DATASET RECORDS:
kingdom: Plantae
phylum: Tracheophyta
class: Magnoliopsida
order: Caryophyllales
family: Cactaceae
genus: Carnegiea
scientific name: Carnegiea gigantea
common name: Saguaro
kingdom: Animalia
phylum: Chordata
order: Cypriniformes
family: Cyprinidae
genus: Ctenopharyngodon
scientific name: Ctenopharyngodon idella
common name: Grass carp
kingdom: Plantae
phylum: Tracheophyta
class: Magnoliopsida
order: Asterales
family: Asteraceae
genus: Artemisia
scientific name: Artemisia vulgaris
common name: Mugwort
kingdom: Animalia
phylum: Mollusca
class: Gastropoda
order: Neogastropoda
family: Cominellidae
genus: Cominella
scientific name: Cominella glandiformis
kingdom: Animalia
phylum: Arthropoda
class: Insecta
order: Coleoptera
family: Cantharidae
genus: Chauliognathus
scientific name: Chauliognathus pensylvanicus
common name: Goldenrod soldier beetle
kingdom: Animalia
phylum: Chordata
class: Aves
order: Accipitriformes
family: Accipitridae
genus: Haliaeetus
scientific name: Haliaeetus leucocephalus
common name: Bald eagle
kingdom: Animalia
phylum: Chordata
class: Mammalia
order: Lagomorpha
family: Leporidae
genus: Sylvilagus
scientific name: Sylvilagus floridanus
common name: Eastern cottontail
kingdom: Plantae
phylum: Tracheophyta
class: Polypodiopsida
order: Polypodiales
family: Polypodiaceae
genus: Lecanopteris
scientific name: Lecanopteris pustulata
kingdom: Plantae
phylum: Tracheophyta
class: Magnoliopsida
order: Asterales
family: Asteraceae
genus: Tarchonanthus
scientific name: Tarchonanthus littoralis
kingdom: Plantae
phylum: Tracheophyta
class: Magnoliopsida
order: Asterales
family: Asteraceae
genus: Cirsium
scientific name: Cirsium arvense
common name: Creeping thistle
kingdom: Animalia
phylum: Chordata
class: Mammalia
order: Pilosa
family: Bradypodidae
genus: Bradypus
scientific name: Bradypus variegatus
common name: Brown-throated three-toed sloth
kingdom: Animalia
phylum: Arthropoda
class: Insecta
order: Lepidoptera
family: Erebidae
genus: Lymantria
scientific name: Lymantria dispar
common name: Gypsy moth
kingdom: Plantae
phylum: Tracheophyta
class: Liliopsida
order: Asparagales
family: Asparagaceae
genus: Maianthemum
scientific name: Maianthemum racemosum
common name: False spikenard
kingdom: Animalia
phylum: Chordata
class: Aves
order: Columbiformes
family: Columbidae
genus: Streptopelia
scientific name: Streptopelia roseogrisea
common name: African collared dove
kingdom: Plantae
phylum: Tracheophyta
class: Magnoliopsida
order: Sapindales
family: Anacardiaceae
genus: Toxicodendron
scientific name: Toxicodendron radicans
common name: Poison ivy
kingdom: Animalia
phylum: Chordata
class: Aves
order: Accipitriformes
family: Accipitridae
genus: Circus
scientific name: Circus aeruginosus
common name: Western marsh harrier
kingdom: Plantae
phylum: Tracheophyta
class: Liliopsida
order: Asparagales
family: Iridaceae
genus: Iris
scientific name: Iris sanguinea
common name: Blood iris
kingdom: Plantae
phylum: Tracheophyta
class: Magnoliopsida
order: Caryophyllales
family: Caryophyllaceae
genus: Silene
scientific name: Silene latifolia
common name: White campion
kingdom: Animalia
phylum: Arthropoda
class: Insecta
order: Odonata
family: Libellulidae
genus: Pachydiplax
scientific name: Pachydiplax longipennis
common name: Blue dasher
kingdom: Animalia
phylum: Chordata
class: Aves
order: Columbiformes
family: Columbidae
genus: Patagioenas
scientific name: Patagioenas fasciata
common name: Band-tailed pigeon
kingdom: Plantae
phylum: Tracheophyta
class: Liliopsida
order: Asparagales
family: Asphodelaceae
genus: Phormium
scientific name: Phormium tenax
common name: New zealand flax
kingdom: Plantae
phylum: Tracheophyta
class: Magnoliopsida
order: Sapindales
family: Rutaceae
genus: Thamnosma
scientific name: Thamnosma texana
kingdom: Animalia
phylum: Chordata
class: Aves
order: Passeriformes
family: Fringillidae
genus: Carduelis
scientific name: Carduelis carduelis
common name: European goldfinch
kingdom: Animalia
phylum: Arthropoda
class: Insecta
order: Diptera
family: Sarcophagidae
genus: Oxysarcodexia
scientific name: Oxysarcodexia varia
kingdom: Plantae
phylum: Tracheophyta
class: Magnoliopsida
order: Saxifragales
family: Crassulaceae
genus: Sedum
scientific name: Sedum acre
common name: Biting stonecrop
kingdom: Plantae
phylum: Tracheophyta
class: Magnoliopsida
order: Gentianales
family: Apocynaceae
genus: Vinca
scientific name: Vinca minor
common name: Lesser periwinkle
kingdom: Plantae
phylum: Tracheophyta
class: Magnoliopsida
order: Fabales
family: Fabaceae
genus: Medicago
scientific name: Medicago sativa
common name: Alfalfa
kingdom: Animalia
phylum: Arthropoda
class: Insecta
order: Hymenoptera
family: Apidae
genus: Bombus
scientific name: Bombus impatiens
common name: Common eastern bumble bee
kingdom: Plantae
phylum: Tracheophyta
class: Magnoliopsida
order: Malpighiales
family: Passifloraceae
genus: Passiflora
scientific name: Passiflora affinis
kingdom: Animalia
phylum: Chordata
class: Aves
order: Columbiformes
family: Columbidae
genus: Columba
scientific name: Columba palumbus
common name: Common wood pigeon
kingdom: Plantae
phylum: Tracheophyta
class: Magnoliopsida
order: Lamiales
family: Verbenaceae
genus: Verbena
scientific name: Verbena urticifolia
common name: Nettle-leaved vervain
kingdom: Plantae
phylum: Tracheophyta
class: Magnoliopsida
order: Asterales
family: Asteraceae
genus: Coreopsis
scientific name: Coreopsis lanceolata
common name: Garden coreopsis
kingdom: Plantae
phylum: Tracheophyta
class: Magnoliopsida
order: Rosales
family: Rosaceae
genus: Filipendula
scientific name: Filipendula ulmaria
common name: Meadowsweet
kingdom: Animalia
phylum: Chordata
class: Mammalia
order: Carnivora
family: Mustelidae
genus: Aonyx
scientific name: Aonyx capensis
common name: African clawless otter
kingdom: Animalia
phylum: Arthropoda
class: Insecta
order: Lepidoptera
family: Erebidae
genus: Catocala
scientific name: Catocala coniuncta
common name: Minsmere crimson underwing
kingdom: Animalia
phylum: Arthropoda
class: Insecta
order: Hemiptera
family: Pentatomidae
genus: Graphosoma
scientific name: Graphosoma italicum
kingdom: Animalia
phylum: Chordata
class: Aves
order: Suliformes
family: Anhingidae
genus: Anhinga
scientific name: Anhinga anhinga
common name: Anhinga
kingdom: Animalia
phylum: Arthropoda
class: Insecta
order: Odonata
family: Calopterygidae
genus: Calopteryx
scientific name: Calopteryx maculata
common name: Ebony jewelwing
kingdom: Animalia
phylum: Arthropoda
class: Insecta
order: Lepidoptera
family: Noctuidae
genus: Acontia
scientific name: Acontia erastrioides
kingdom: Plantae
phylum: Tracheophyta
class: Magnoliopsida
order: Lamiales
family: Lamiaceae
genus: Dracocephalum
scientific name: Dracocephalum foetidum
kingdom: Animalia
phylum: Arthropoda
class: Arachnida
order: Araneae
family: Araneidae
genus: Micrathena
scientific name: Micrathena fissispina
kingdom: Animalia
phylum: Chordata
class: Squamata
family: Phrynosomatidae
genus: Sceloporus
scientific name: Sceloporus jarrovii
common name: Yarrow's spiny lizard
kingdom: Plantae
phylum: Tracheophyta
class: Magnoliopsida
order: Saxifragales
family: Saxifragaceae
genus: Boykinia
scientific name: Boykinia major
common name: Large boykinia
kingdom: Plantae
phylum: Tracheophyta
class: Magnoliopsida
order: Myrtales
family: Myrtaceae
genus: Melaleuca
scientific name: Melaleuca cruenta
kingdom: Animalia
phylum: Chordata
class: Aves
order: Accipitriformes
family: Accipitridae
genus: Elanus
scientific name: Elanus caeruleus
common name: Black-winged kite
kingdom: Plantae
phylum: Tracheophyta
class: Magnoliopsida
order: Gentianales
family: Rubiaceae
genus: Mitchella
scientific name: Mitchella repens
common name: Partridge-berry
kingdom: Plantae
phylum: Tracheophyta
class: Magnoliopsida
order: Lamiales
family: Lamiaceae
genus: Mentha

WHAT IS NEEDED:
Please arrange the lines of the entries above, from the line containing "scientific name: Anhinga anhinga" through the end of the entries, inclusive, into a Markdown table with the columns Row and Line. Number each row and omit any blank lines.

WRITTEN ANSWER:
| Row | Line |
|---|---|
| 1 | scientific name: Anhinga anhinga |
| 2 | common name: Anhinga |
| 3 | kingdom: Animalia |
| 4 | phylum: Arthropoda |
| 5 | class: Insecta |
| 6 | order: Odonata |
| 7 | family: Calopterygidae |
| 8 | genus: Calopteryx |
| 9 | scientific name: Calopteryx maculata |
| 10 | common name: Ebony jewelwing |
| 11 | kingdom: Animalia |
| 12 | phylum: Arthropoda |
| 13 | class: Insecta |
| 14 | order: Lepidoptera |
| 15 | family: Noctuidae |
| 16 | genus: Acontia |
| 17 | scientific name: Acontia erastrioides |
| 18 | kingdom: Plantae |
| 19 | phylum: Tracheophyta |
| 20 | class: Magnoliopsida |
| 21 | order: Lamiales |
| 22 | family: Lamiaceae |
| 23 | genus: Dracocephalum |
| 24 | scientific name: Dracocephalum foetidum |
| 25 | kingdom: Animalia |
| 26 | phylum: Arthropoda |
| 27 | class: Arachnida |
| 28 | order: Araneae |
| 29 | family: Araneidae |
| 30 | genus: Micrathena |
| 31 | scientific name: Micrathena fissispina |
| 32 | kingdom: Animalia |
| 33 | phylum: Chordata |
| 34 | class: Squamata |
| 35 | family: Phrynosomatidae |
| 36 | genus: Sceloporus |
| 37 | scientific name: Sceloporus jarrovii |
| 38 | common name: Yarrow's spiny lizard |
| 39 | kingdom: Plantae |
| 40 | phylum: Tracheophyta |
| 41 | class: Magnoliopsida |
| 42 | order: Saxifragales |
| 43 | family: Saxifragaceae |
| 44 | genus: Boykinia |
| 45 | scientific name: Boykinia major |
| 46 | common name: Large boykinia |
| 47 | kingdom: Plantae |
| 48 | phylum: Tracheophyta |
| 49 | class: Magnoliopsida |
| 50 | order: Myrtales |
| 51 | family: Myrtaceae |
| 52 | genus: Melaleuca |
| 53 | scientific name: Melaleuca cruenta |
| 54 | kingdom: Animalia |
| 55 | phylum: Chordata |
| 56 | class: Aves |
| 57 | order: Accipitriformes |
| 58 | family: Accipitridae |
| 59 | genus: Elanus |
| 60 | scientific name: Elanus caeruleus |
| 61 | common name: Black-winged kite |
| 62 | kingdom: Plantae |
| 63 | phylum: Tracheophyta |
| 64 | class: Magnoliopsida |
| 65 | order: Gentianales |
| 66 | family: Rubiaceae |
| 67 | genus: Mitchella |
| 68 | scientific name: Mitchella repens |
| 69 | common name: Partridge-berry |
| 70 | kingdom: Plantae |
| 71 | phylum: Tracheophyta |
| 72 | class: Magnoliopsida |
| 73 | order: Lamiales |
| 74 | family: Lamiaceae |
| 75 | genus: Mentha |